Active warming increases the total heat content of the body by the net transfer of heat via external heating sources, including forced warm air blankets (Bair Hugger; Arizant Healthcare Inc,, circulating warm water blankets, and heat lamps. Electric heating pads should not be used as they can be associated with thermal burns and significant morbidity.15 Circulating warm water blankets are more effective when placed over the patient (Figure 1). Cotton or reflective blankets can be placed over circulating water or forced air blankets to increase insulation (Figures 2 and 3). Caution should be used with any heating source to assure that the patient cannot be burned or become dehydrated.

The transfer of body heat to cold intravenous fluids can contribute to loss of core body temperature. The amount of heat loss depends on the temperature and amount of fluid infused. Thus, warming intravenous fluids is recommended. In cases of extreme hypothermia, peritoneal and pleural irrigation with warm saline (40°-42°C [104°-107.6°F]) can effectively change core body temperature.16 In humans, cardiopulmonary bypass has also been used successfully, with excellent long-term outcomes, to actively rewarm patients.17

Although hypothermia is common perioperatively, animals can become hyperthermic. Long-haired breeds or animals with thick undercoats can become hyperthermic from external heating sources or even from operating room lights or surgical drapes. Careful monitoring will identify animals that need more or less thermal support.
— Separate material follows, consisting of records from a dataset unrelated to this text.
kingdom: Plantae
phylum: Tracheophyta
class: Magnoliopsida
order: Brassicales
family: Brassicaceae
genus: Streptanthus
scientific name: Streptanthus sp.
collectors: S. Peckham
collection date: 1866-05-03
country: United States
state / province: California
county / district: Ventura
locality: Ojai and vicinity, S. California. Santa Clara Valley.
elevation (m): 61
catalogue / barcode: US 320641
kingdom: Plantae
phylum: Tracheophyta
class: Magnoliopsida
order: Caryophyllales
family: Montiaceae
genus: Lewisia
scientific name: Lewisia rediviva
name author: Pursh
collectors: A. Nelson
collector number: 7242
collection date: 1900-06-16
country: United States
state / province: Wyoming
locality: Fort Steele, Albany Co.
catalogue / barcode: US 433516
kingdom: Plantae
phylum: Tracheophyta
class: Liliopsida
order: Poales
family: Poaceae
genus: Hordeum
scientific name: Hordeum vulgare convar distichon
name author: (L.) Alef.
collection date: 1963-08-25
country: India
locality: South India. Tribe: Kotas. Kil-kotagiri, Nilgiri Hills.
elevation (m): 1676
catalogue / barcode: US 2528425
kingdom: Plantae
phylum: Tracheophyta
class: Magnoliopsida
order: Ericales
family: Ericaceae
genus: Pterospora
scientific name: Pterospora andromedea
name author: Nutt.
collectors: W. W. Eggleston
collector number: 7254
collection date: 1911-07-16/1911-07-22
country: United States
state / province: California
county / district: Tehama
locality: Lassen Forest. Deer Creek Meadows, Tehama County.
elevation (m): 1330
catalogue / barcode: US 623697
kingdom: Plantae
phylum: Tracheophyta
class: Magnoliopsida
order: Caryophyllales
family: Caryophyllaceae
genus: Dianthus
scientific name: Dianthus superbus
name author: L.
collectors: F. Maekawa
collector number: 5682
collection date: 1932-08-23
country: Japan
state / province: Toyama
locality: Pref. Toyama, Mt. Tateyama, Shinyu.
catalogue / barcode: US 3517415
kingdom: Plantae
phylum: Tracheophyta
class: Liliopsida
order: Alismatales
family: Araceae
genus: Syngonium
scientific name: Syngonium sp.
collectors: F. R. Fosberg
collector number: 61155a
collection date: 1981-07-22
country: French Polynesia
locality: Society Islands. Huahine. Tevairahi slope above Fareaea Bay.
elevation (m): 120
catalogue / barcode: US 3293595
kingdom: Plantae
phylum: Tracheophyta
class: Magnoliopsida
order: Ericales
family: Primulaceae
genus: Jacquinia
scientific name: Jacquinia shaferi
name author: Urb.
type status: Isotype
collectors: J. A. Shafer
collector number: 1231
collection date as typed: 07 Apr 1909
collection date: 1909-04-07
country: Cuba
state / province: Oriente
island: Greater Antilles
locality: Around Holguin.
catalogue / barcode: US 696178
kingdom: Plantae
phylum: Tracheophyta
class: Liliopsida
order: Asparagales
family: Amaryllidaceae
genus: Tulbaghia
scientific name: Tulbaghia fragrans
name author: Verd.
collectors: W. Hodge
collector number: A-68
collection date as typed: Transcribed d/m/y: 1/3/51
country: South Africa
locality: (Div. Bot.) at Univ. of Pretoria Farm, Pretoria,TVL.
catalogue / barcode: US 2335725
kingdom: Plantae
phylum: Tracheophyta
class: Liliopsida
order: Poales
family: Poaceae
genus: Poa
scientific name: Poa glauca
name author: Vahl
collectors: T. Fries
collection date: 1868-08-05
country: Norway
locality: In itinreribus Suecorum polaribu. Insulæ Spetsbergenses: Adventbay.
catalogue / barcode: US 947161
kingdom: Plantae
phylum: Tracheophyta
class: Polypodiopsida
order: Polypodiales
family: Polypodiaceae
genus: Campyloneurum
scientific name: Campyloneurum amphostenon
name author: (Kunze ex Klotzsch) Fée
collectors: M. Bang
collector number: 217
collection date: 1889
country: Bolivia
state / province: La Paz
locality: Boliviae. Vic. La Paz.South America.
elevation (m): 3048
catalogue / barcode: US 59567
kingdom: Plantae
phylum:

Perioperative hypothermia is more than an inconvenience. Decreased body temperature can derange the immune system, coagulation, metabolism, and perfusion. Decreased perfusion is due to changes to the cardiovascular system, oxygen dissociation curve binding, and loss of red blood cells due to altered coagulation. Individually or together, these changes can lead to increases in morbidity and mortality. Thus, significant physiologic and surgical complications can be avoided by careful monitoring and treatment of falling body temperature.